Educators have known for a long time that by identifying children who are struggling learners early, before the child is so far behind that a referral to special education services is warranted, they can help prevent a child from falling behind, thus reversing a “cycle of failure.” Children can be given a chance to grow into successful students. The fact of the matter is that Federal laws have directed schools to focus more on helping all children learn by addressing problems at an earlier age. These include the No Child Left Behind Act of 2001 and the Individuals With Disabilities Education Improvement Act (IDEA) of 2004. Both laws underscore the importance of providing high quality, scientifically-based instruction and interventions and hold schools accountable for the progress of all students in terms of meeting grade level standards.

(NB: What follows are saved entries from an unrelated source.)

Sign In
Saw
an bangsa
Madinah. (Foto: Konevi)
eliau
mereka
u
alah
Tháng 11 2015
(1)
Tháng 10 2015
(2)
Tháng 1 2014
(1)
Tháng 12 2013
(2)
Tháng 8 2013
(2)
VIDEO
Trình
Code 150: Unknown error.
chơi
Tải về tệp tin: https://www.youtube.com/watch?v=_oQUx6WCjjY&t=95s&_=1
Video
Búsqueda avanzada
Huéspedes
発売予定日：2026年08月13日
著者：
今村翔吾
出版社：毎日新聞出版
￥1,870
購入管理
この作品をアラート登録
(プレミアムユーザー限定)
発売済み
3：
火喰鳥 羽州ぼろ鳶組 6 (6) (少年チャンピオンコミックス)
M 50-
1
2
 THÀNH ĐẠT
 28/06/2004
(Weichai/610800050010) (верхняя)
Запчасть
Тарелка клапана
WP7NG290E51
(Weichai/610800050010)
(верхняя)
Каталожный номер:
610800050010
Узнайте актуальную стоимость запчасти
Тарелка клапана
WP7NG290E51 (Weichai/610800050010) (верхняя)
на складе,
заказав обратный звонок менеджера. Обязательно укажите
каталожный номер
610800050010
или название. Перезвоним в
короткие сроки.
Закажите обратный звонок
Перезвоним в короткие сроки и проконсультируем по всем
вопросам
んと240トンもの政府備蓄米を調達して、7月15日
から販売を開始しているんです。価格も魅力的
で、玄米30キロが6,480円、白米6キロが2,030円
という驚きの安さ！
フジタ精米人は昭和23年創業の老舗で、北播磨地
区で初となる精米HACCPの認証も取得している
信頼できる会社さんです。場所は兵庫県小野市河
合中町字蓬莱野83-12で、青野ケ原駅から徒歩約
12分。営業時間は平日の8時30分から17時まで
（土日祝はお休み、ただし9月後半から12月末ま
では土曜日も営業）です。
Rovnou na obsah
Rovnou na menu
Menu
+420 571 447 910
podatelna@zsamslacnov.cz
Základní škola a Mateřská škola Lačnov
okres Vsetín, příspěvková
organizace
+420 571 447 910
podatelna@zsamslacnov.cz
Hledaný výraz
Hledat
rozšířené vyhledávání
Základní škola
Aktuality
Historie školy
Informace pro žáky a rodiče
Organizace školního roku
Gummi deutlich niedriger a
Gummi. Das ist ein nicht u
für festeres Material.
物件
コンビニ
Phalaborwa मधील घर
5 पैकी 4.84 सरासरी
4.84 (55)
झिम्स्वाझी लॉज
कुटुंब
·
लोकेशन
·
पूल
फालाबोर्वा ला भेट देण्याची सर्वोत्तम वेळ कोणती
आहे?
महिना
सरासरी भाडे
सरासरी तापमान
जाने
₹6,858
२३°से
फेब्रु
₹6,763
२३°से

In order to identify these students, educators have turned to the tools of Response to Intervention (RtI), Universal Screening, and Student Progress Monitoring.
- RtI is an array of procedures that can be used to determine if and how students respond to specific changes in instruction. It provides an improved process and structure, of identifying students in need for school teams in designing, implementing, and evaluating educational interventions.
- Universal Screening is a procedure of administering an academic screening test early in the school year to determine which students are “at risk” for not meeting grade level standards. Students whose test scores fall below a certain cut-off are identified as needing more specialized academic interventions.
- Student Progress Monitoring is the activity after Universal Screening has been completed, where the district frequently assesses students’ academic performance throughout the year.
Castle Learning Online allows educators, parents and even the student to monitor the student’s success in learning course content. Castle Learning provides an array of reports that can reveal how well a student understands a unit concept, whether he or she has the skills to complete a math assignment, or the grammatical tools to write. By using Castle Learning weekly, teachers can easily monitor student progress. By using this source at several key intervals during the year, they can evaluate a student, change the structure and process of delivering content, and help prevent a student from falling behind and spiraling down into a life of always being “at risk.”
Educators using Castle Learning Online, told me that screening and monitoring students has made a difference:
- A North Carolina educator, who uses eight content areas in developing assignments for her students, remarked that Castle Learning acts as a “diagnostic tool, targeting the weaknesses of students who must prepare for EOC (End-of-Course) and EOG (End-of-Grade) exams.”
- Another explained that more than 70 percent of her Algebra students passed the EOC in 2007-08, which she attributes to “instantaneous feedback, which opens up a dialogue with teachers for students to improve.”
- One educator stated that achievement levels of students improve after using Castle Learning and the result was that “100 percent of my students passed the Civics and Economics EOC.”
We educators are like sponges, absorbing the best that educational technology can offer to turn a corner and assure that every student can be successful. If it means adjusting our teaching styles based on solid data driven by key reports from Castle Learning Online, then we do so for the benefit of our students.